“And the Holy One spoke to Aaron, saying, ‘You and your sons are not to drink wine or hard liquor when you come forward into the Tent of Meeting. This is so you will not die. And this will be a rule you’ll follow from now on'” (Leviticus 10.8-9).
Back in the nineteen-eighties, horror movies were morality plays. The kids who lived were the good ones—the ones who weren’t promiscuous, and most certainly didn’t drink. That’s how you knew who was going to survive to the end in those old movies. The fraternity boys and football jocks with beer cans in their hands? They were no match for some creature back from the grave. The wages of drinking were death, or so the movies taught us.
Leviticus seems to have the same sort of rule.

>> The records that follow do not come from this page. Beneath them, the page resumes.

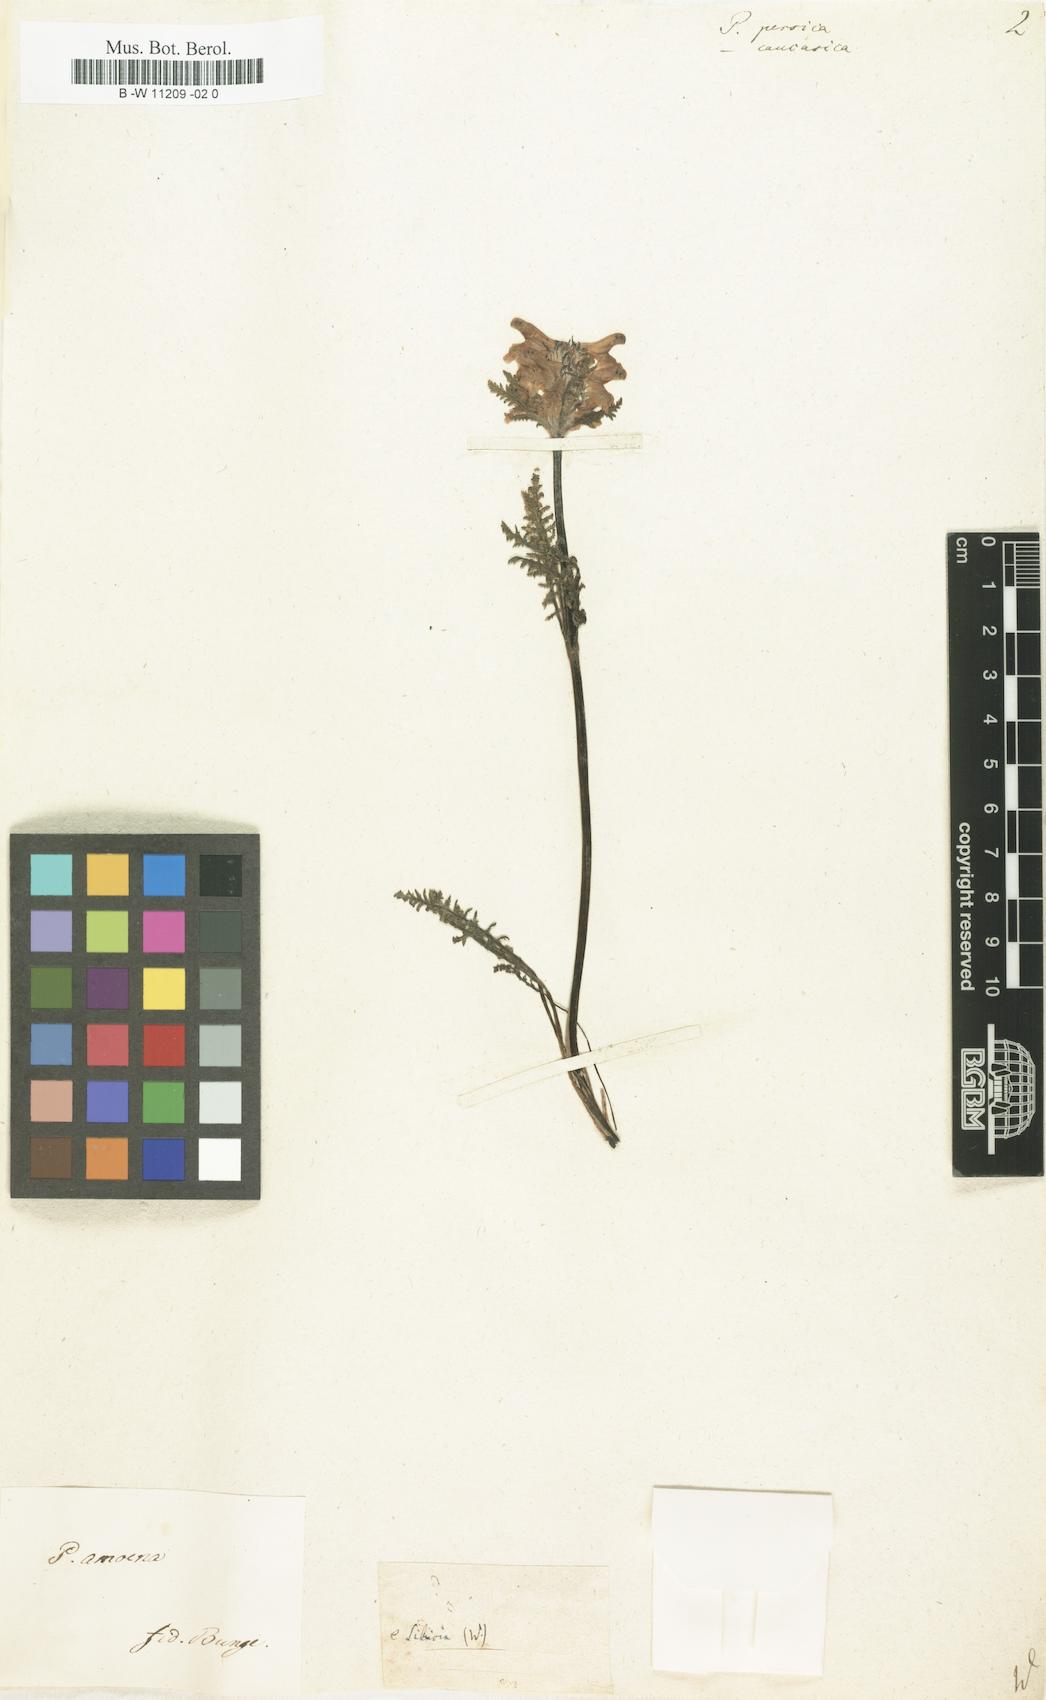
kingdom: Plantae
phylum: Tracheophyta
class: Magnoliopsida
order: Lamiales
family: Orobanchaceae
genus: Pedicularis
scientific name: Pedicularis caucasica
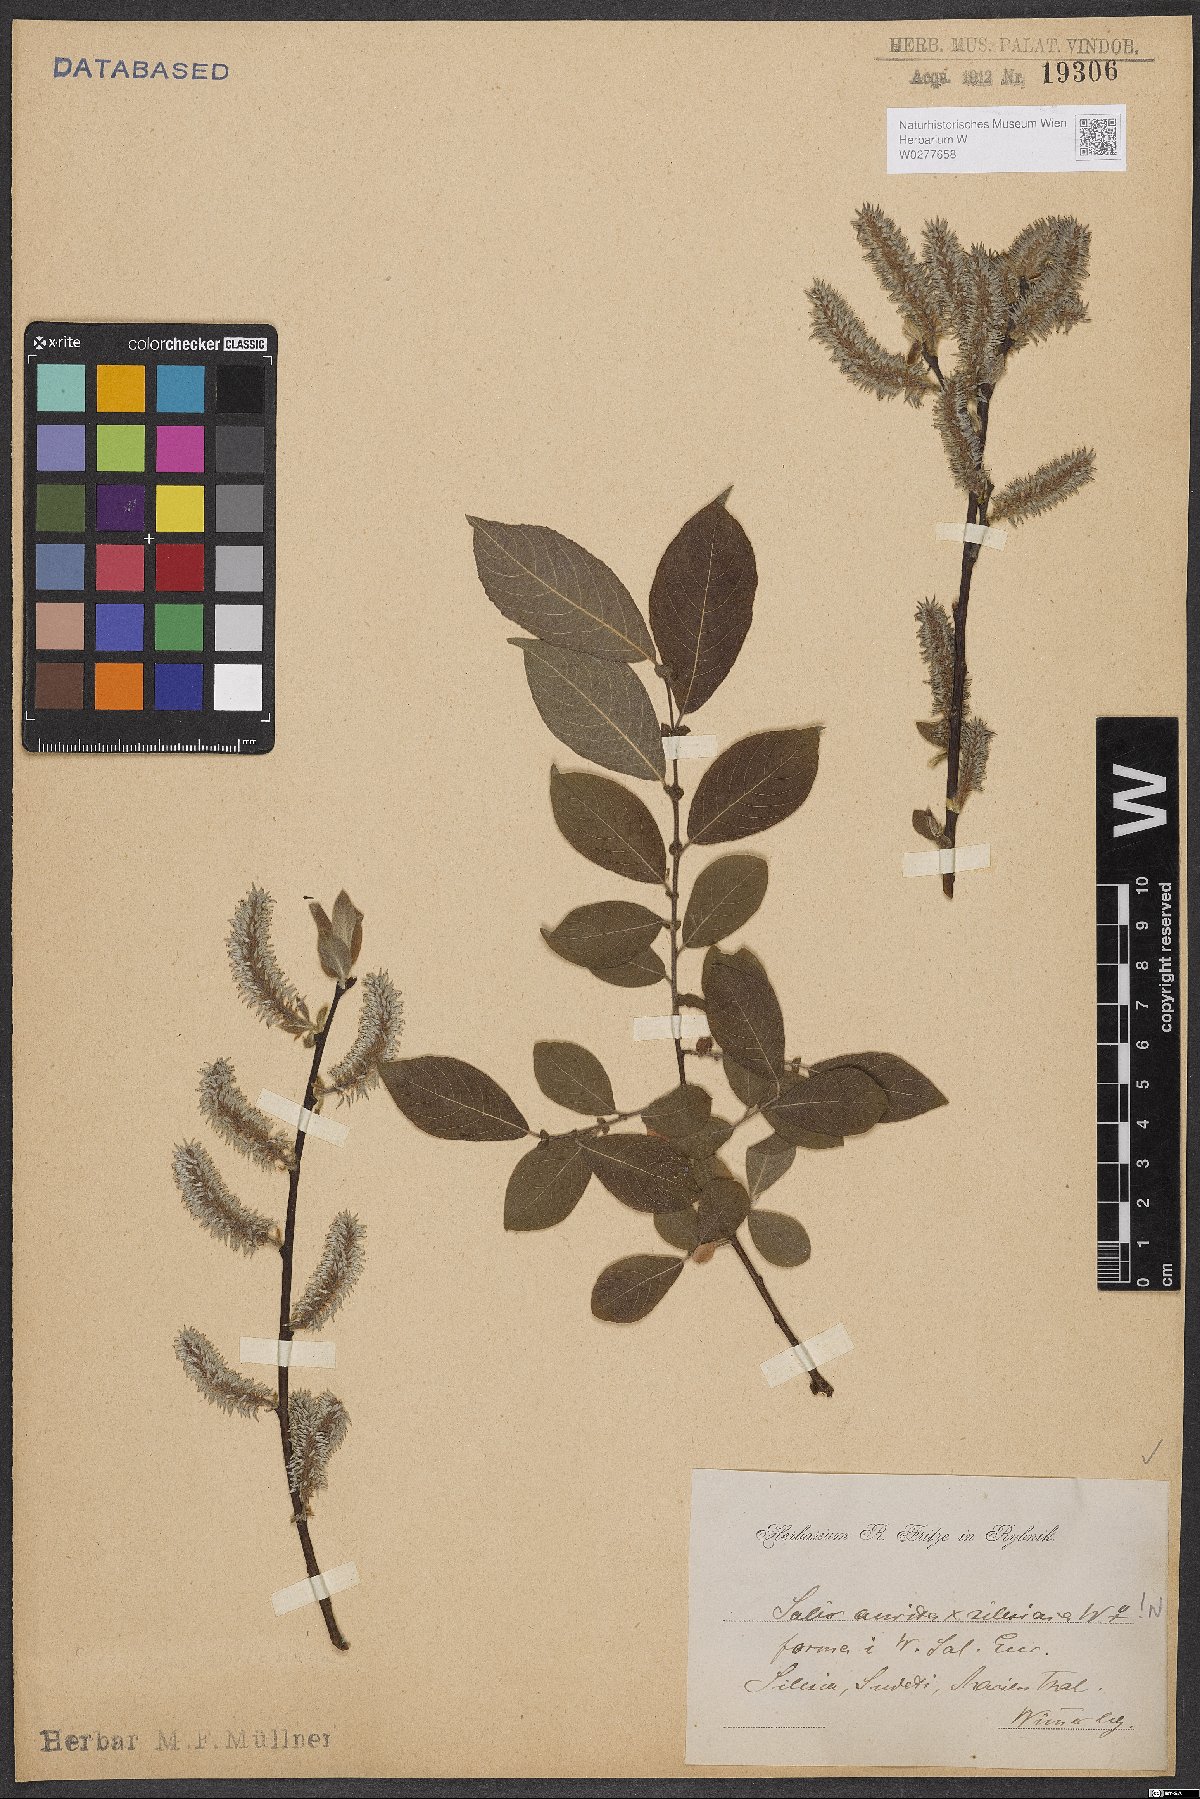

In the aftermath of Nadav and Avihu’s deaths, God gives the prohibition above regarding being sober when they’re acting in their priestly duties. Effectively, it’s the same rule most of us live with—don’t drink on the job.
The presence of this prohibition in this chapter led the Rabbis in their commentaries to conclude that Nadav and Avihu were intoxicated at the time of their incident in the Tent. This instruction and this story led to the admonition that one shouldn’t drink before prayer. It is, after all, an approach to the presence of the Holy One. It’s not that alcohol is inherently bad. It’s because of what it does to the human heart.
The intoxicated teens in old horror movies often met their end in a moment of bravado. Their egos dulled by cheap beer, they charge forward, believing they are equal or greater to what they’ve gone forth to face.
Perhaps Avihu and Nadav were intoxicated. Maybe their death came because they were so dulled by wine they didn’t recognize the danger they could encounter in the wild Presence of the Divine. Or, maybe, they were drunk on something else.
If I put on my English major’s cap, I can argue that the vulnerable, intoxicated teen is a metaphor for how it feels to grow into adulthood. Insecure about who you are and the world you find yourself entering, I know I found whatever I could to feel secure, to assure myself I could face the uncertainty around me. Maybe it’s arrogance, or ability, or intelligence, but, like wine, it can drown the inhibitions just enough to make you believe you can take on anything.
Maybe this is the sobriety to which God called Aaron and us. Maybe it wasn’t so much the danger of wine or beer or whiskey, but what we use to drown our insecurities and our fears. It makes me wonder if the danger presented here, like what lurks in the horror movie darkness, is very real.
It may be that our relationship with Christ demands a sobriety that goes beyond wine or hard liquor. Maybe the intoxicants we should avoid flow forth not from grains and fruits but from our hearts. Hearts so full of pride and insecurity that we go blundering forth as though we were unstoppable.
Only to meet someone who came back from the dead.
Resurrected One, let me drink from your waters when I am tempted to get drunk upon the sour wine from my heart.